MICHAEL Mastromarino, the ringleader behind a ghoulish scheme to sell diseased tissue and bones that were harvested from corpses in Philadelphia and New York, died Sunday morning.
A spokesman for the New York State Department of Corrections and Community Supervision said Mastromarino, 49, was pronounced dead about 10 a.m. at St. Luke's Hospital in Orange County, N.Y.
The cause of death appeared to be natural causes, the spokesman said. The New York Daily News reported that Mastromarino died from bone cancer.

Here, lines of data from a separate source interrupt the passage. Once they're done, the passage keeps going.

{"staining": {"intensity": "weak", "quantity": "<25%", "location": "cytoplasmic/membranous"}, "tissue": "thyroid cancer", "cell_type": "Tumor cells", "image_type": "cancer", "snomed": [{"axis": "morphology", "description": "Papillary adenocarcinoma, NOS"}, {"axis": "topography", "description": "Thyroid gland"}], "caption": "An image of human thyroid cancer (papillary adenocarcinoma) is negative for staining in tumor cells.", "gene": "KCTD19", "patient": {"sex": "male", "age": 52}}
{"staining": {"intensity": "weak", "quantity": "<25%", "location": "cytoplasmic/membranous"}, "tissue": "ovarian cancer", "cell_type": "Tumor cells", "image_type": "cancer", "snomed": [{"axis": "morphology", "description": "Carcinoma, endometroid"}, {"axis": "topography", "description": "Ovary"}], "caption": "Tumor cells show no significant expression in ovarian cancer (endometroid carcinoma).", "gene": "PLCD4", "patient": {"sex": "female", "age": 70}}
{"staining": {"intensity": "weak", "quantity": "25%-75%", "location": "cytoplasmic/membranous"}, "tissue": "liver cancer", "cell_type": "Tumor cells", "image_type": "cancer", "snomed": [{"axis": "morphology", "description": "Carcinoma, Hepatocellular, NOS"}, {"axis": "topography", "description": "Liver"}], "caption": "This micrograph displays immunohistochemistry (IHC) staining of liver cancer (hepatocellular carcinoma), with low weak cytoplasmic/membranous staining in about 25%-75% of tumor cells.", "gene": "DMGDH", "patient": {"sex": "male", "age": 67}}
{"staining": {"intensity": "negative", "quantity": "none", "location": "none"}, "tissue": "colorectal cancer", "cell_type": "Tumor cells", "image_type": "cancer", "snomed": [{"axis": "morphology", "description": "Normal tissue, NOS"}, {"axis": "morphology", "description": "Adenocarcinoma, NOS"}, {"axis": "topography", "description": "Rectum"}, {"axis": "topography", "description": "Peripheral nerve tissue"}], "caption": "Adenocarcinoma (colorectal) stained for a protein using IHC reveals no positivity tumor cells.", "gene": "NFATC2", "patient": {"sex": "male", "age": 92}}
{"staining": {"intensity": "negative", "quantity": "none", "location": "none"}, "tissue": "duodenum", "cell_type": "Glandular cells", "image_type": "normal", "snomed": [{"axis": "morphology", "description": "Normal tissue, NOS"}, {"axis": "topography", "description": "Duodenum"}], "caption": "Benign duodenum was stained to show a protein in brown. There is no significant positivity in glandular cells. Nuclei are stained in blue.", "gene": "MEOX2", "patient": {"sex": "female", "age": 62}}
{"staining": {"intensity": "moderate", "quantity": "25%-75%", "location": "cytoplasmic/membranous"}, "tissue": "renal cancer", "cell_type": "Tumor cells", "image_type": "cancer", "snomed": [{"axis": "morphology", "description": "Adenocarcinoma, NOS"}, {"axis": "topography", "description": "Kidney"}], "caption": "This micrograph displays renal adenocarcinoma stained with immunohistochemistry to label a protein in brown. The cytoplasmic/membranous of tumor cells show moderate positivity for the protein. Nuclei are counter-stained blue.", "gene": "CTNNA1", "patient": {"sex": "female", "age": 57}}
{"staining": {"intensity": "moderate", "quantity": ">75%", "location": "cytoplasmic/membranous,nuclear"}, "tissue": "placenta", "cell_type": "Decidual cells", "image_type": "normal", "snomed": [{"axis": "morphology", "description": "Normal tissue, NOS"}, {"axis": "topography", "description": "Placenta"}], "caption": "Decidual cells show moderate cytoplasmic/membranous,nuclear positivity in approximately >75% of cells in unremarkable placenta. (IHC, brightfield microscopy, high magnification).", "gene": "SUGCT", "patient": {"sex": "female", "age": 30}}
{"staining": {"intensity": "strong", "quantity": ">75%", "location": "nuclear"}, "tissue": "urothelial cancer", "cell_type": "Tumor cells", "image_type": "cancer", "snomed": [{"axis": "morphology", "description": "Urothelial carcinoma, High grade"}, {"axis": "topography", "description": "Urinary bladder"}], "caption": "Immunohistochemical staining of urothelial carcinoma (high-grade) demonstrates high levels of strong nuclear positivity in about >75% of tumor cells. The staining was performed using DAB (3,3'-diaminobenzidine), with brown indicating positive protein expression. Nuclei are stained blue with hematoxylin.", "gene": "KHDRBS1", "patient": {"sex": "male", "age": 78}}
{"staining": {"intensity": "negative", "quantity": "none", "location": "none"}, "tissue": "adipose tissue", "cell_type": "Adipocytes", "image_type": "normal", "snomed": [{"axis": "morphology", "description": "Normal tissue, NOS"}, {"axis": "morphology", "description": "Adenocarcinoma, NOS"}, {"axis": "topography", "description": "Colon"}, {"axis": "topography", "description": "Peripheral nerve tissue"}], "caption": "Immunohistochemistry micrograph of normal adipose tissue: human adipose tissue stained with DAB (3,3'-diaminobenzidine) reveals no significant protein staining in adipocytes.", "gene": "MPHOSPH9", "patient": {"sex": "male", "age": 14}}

The onetime oral surgeon founded a company called Biomedical Tissue Services in Fort Lee, N.J., and bought diseased body parts from three Kensington funeral home operators - Gerald Garzone, his brother, Louis, and James McCafferty Jr. - from 2004 to 2005.
All told, bones, tendons and other tissue were stripped from 244 Philadelphians. Mastromarino paid the Garzone brothers $1,000 per corpse. The remains were sold to hospitals around the country and used as implants.
In 2008, Mastromarino was given a 15- to 30-year prison sentence for similar crimes in New York, and a concurrent 25- to 58-year sentence in Philadelphia.
Louis and Gerald Garzone were given 8- to 20-year prison sentences that same year, while McCafferty, who cooperated with prosecutors, received a sentence of 3 1/2 to 10 years.
"There was not a semblance of sincere empathy or remorse expressed by him [Mastromarino]," Evangelia Manos, the assistant district attorney who prosecuted the macabre case, said yesterday.
"I was probably working in the D.A.'s Office nine or 10 years at that time, and it was one of the most horrible cases that I had seen."